[Records excerpted from a collection]
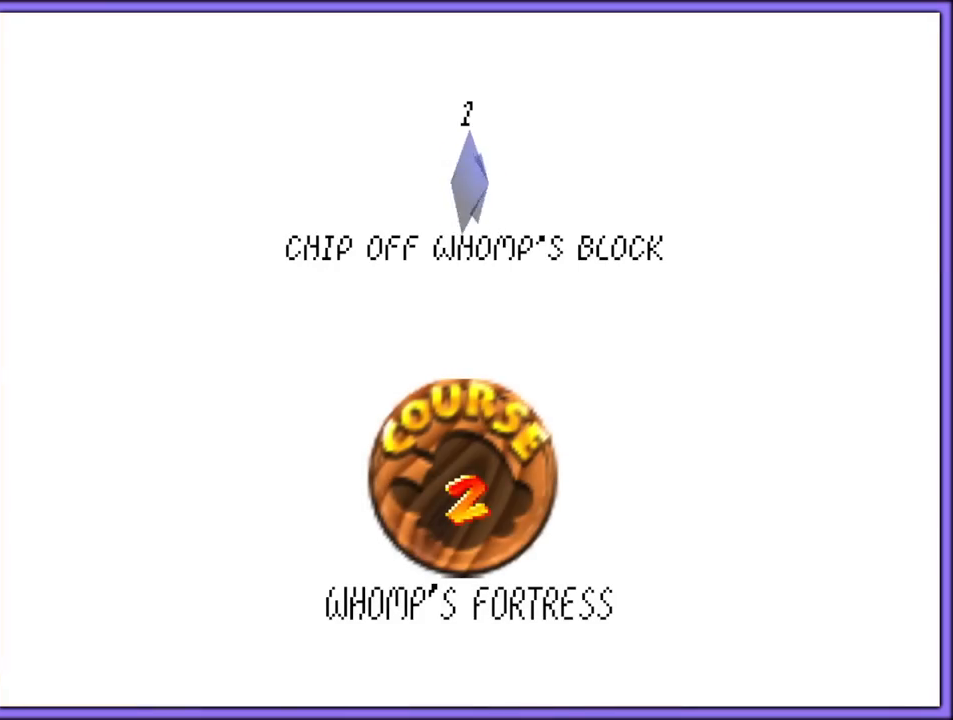
{"dt_ms": 500, "buttons": [], "left_stick": "center", "button_events": [[100, "A", "down"], [250, "A", "up"], [317, "A", "down"], [417, "A", "up"]]}
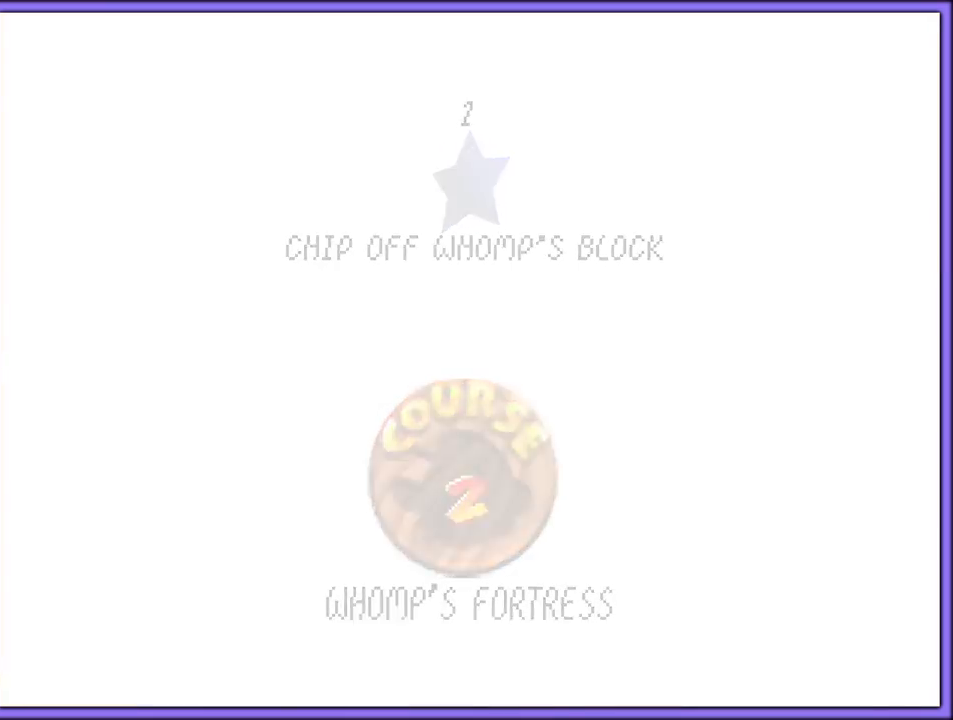
{"dt_ms": 500, "buttons": [], "left_stick": "center", "button_events": []}
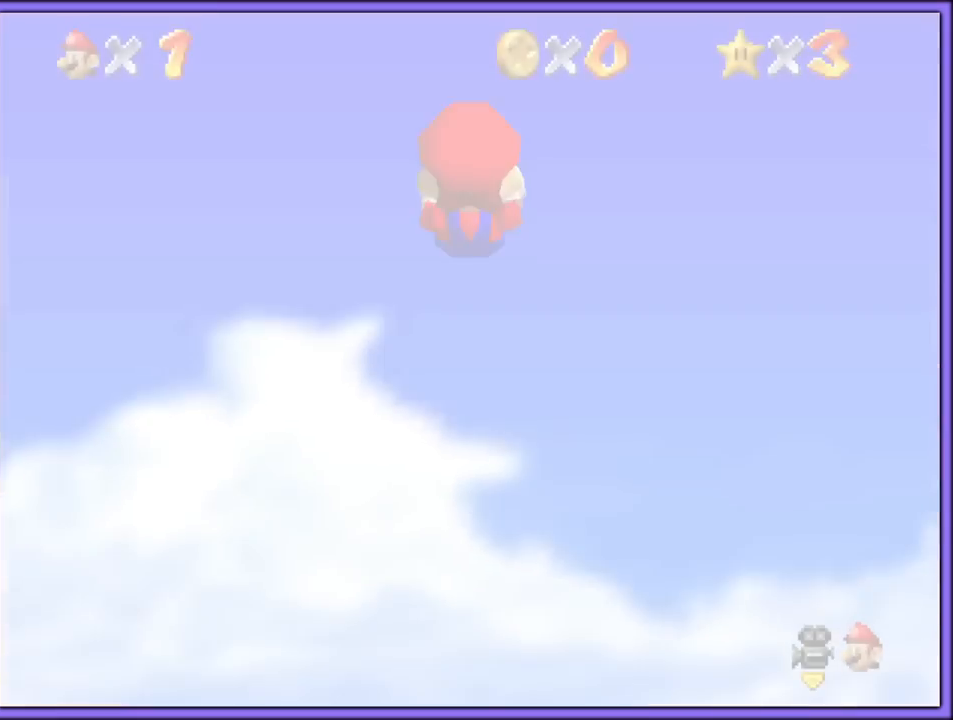
{"dt_ms": 500, "buttons": [], "left_stick": "center", "button_events": []}
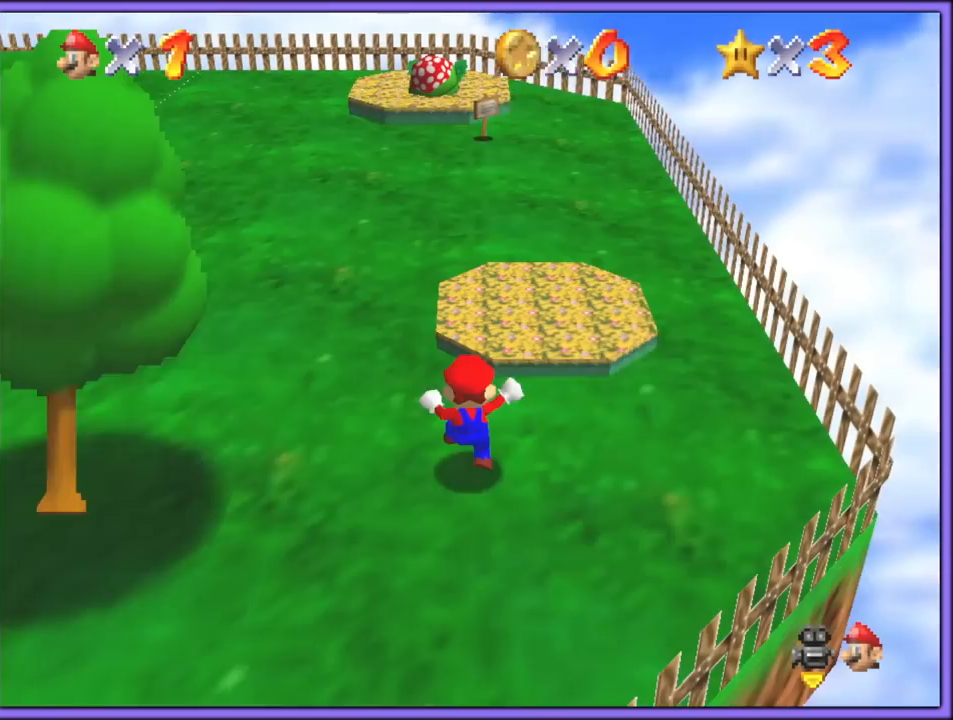
{"dt_ms": 500, "buttons": [], "left_stick": "center", "button_events": []}
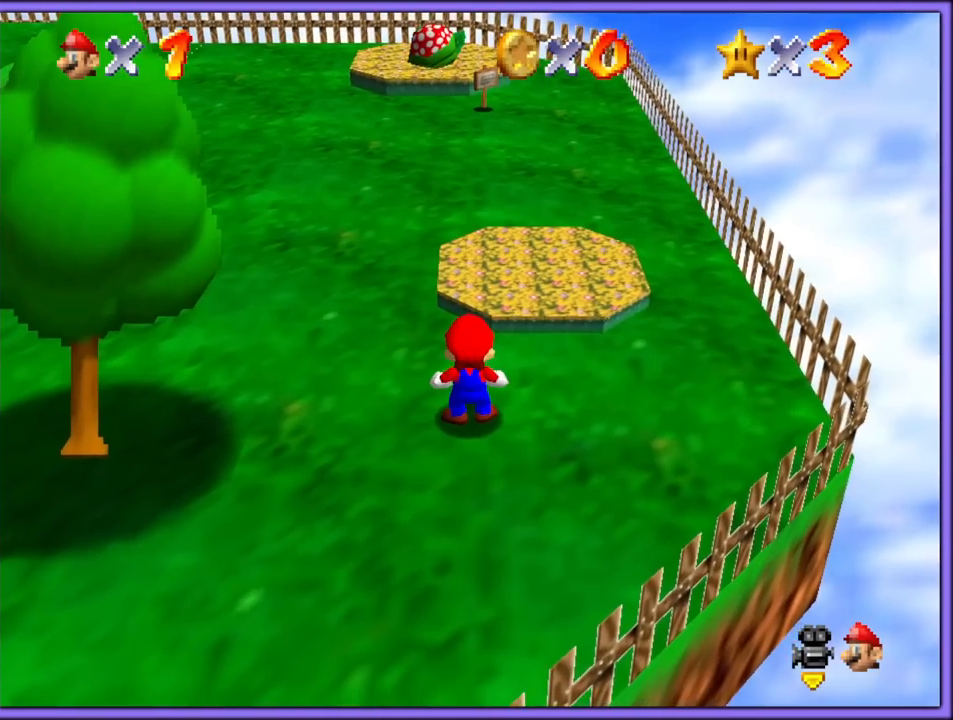
{"dt_ms": 500, "buttons": [], "left_stick": "center", "button_events": [[167, "R1", "down"], [267, "R1", "up"]]}
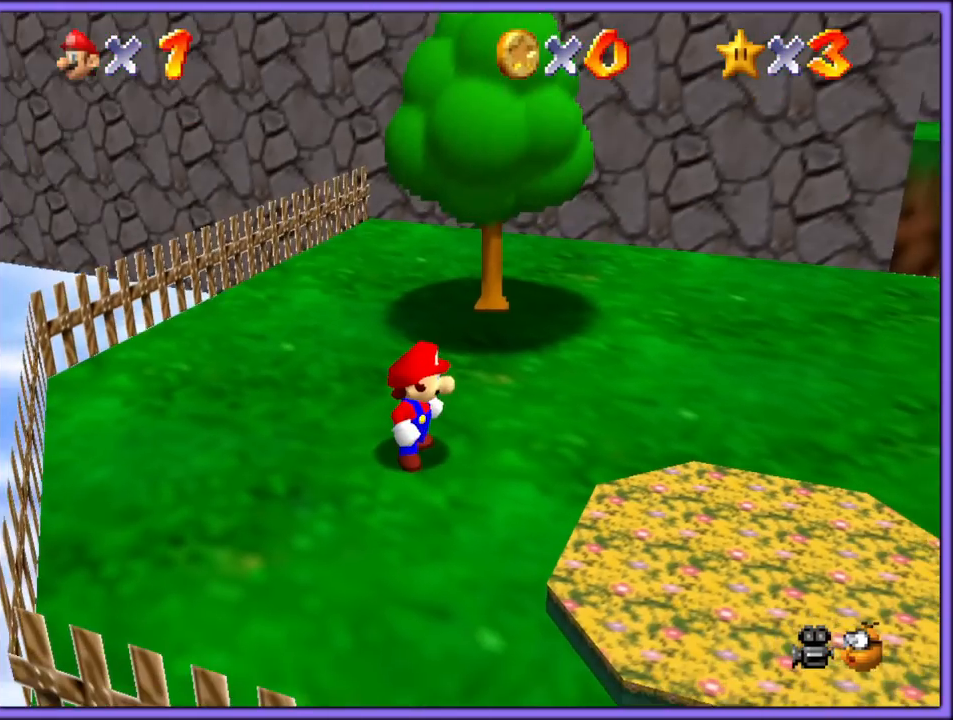
{"dt_ms": 500, "buttons": ["B"], "left_stick": "up", "button_events": [[400, "A", "down"], [483, "B", "down"], [500, "A", "up"]]}
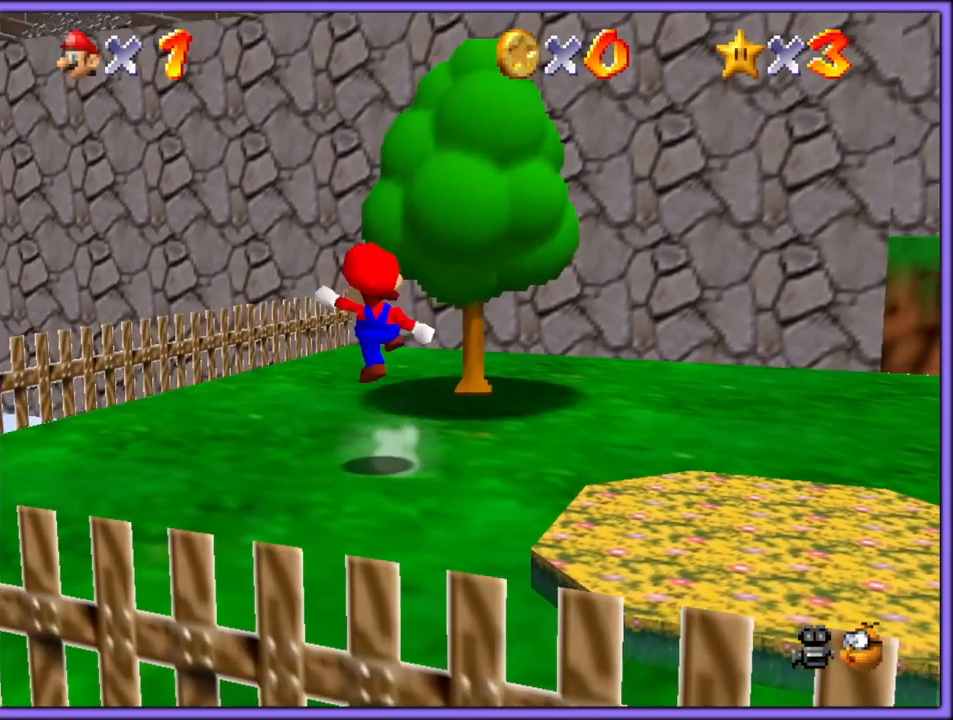
{"dt_ms": 500, "buttons": [], "left_stick": "up", "button_events": [[67, "B", "up"], [317, "C_DOWN", "down"], [450, "C_DOWN", "up"]]}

EXERCISE GOAL
Copy every record exactly as it appears, apart from any pictures.

ANSWER SECTION
{"dt_ms": 500, "buttons": [], "left_stick": "center", "button_events": [[100, "A", "down"], [250, "A", "up"], [317, "A", "down"], [417, "A", "up"]]}
{"dt_ms": 500, "buttons": [], "left_stick": "center", "button_events": []}
{"dt_ms": 500, "buttons": [], "left_stick": "center", "button_events": []}
{"dt_ms": 500, "buttons": [], "left_stick": "center", "button_events": []}
{"dt_ms": 500, "buttons": [], "left_stick": "center", "button_events": [[167, "R1", "down"], [267, "R1", "up"]]}
{"dt_ms": 500, "buttons": ["B"], "left_stick": "up", "button_events": [[400, "A", "down"], [483, "B", "down"], [500, "A", "up"]]}
{"dt_ms": 500, "buttons": [], "left_stick": "up", "button_events": [[67, "B", "up"], [317, "C_DOWN", "down"], [450, "C_DOWN", "up"]]}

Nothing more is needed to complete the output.